Se tutti i pazienti con ictus sono eligibili per questo approccio o quali sono i pazienti che possono trarne maggiore beneficio è ciò che il team sta cercando di chiarire con la prosecuzione dei test. “Ad oggi il nostro studio mostra che possiamo applicarlo sia a pazienti con deficit moderati, come la prima paziente e cioè pazienti che hanno difficoltà a usare la mano, ma hanno qualche mobilità residua del braccio, e anche a pazienti più severi, come la seconda paziente, che hanno difficolta a usare il braccio – sottolinea la neuroscienziata italiana, originaria di Sondrio – Questo significa che la tecnologia potrebbe servire a un ampio gruppo di pazienti con un ampio spettro di deficit, ma dobbiamo continuare la ricerca per capire meglio”.

 

Una speranza per le malattie neurodegenerative

La stimolazione epidurale del midollo spinale potrebbe cambiare la vita anche ad altri pazienti e non solo a quelli con emiparesi post-ictus. “Pensiamo che questa tecnologia possa essere applicata a lesioni del midollo spinale.

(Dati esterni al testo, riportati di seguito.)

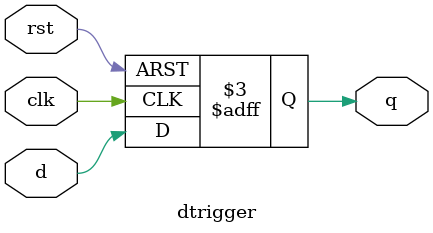
<source format=v>

module dtrigger(
    input d,
    input clk,
    input rst,
    output reg q
);

    // async reset:
    always @ (posedge clk or negedge rst) begin
        if (rst == 1'b0)
            q <= 0;
        else
            q <= d;
	 end

    // sync reset:
//    always @ (posedge clk) begin
//        if (rst == 1'b0)
//            q <= 0;
//        else
//            q <= d;
//	   end

endmodule

</source>
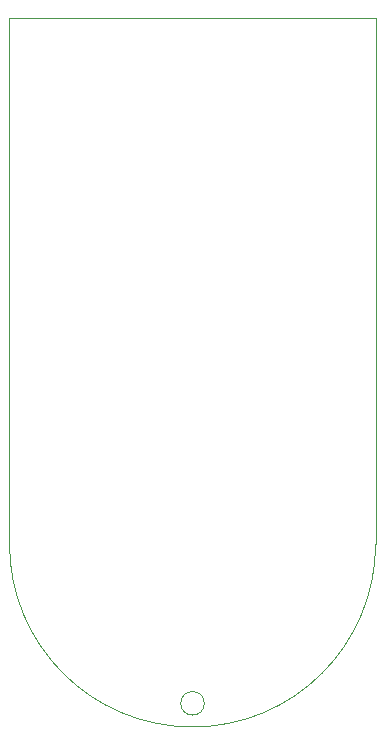
<source format=gbr>
%TF.GenerationSoftware,KiCad,Pcbnew,9.0.0*%
%TF.CreationDate,2025-03-23T12:51:39+01:00*%
%TF.ProjectId,ppicoV1,70706963-6f56-4312-9e6b-696361645f70,rev?*%
%TF.SameCoordinates,Original*%
%TF.FileFunction,Profile,NP*%
%FSLAX46Y46*%
G04 Gerber Fmt 4.6, Leading zero omitted, Abs format (unit mm)*
G04 Created by KiCad (PCBNEW 9.0.0) date 2025-03-23 12:51:39*
%MOMM*%
%LPD*%
G01*
G04 APERTURE LIST*
%TA.AperFunction,Profile*%
%ADD10C,0.050000*%
%TD*%
G04 APERTURE END LIST*
D10*
X145500000Y-84500000D02*
G75*
G02*
X114500000Y-84500000I-15500000J0D01*
G01*
X114500000Y-50000000D02*
X114500000Y-84500000D01*
X145500000Y-40000000D02*
X145500000Y-84500000D01*
X114500000Y-40000000D02*
X145500000Y-40000000D01*
X114500000Y-50000000D02*
X114500000Y-40000000D01*
X131000000Y-98000000D02*
G75*
G02*
X129000000Y-98000000I-1000000J0D01*
G01*
X129000000Y-98000000D02*
G75*
G02*
X131000000Y-98000000I1000000J0D01*
G01*
M02*

</source>
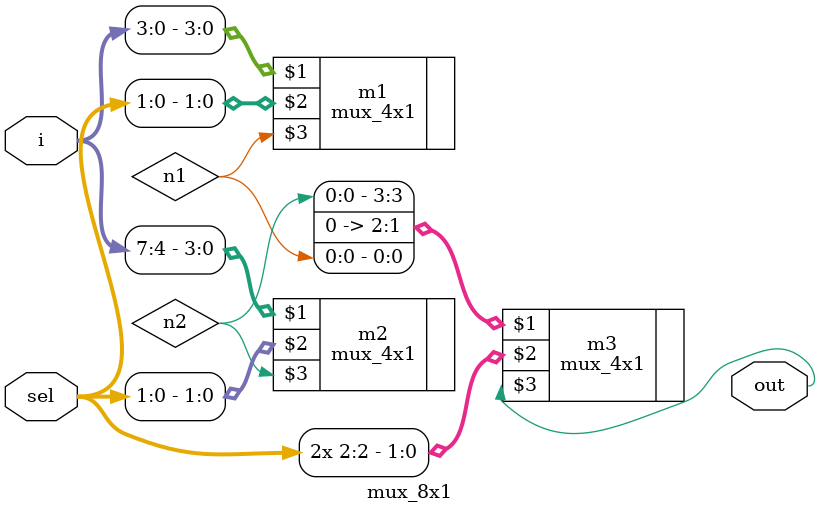
<source format=v>
module mux_8x1(i,sel,out);
input [7:0] i;
input [2:0] sel;
output out;

mux_4x1 m1(i[3:0],sel[1:0],n1);
mux_4x1 m2(i[7:4],sel[1:0],n2);
mux_4x1 m3({n2,2'b0,n1},{sel[2],sel[2]},out);
//mux_4x1 m3({n2,1'b0,1'b0,n1},{sel[2],sel[2]},out);
endmodule

//1'b0,1'b0,1'b1
//3'b001

//2'b0 -> 2'b00


</source>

Infatti, per la lesione del midollo spinale e già stata applicata da Grégoire Courtine per il ripristino della funzionalità delle gambe – ci racconta Pirondini, che presso lo stesso istituto in cui lavora il gruppo di Grégoire Courtine, lo Swiss Federal Institute of Technology (EPFL) di Losanna, ha ottenuto la laurea magistrale in Bioingegneria e il dottorato di ricerca in Ingegneria Elettronica. - Forse in futuro queste tecnologia potrebbe essere applicata a patologie neurodegenerative come la sclerosi laterale amiotrofica”.

I progetti di Elvira Pirondini e Marco Capogrosso (marito e moglie oltre che colleghi) per il prossimo futuro sono già ben delineati. “Ad oggi abbiamo ricevuto 8 milioni dal NIH per estendere questo primo studio su altri 4 pazienti. Poi applicheremo la stessa tecnologia, però con un impianto permanente, su 20 pazienti. Questo ci permetterà di valutare meglio quali pazienti possono giovarsi di questa tecnologia e con che tempistiche, e di valutare se questa tecnologia possa essere affiancata a terapie di riabilitazione che possano ulteriormente contribuire a migliorare il recupero”.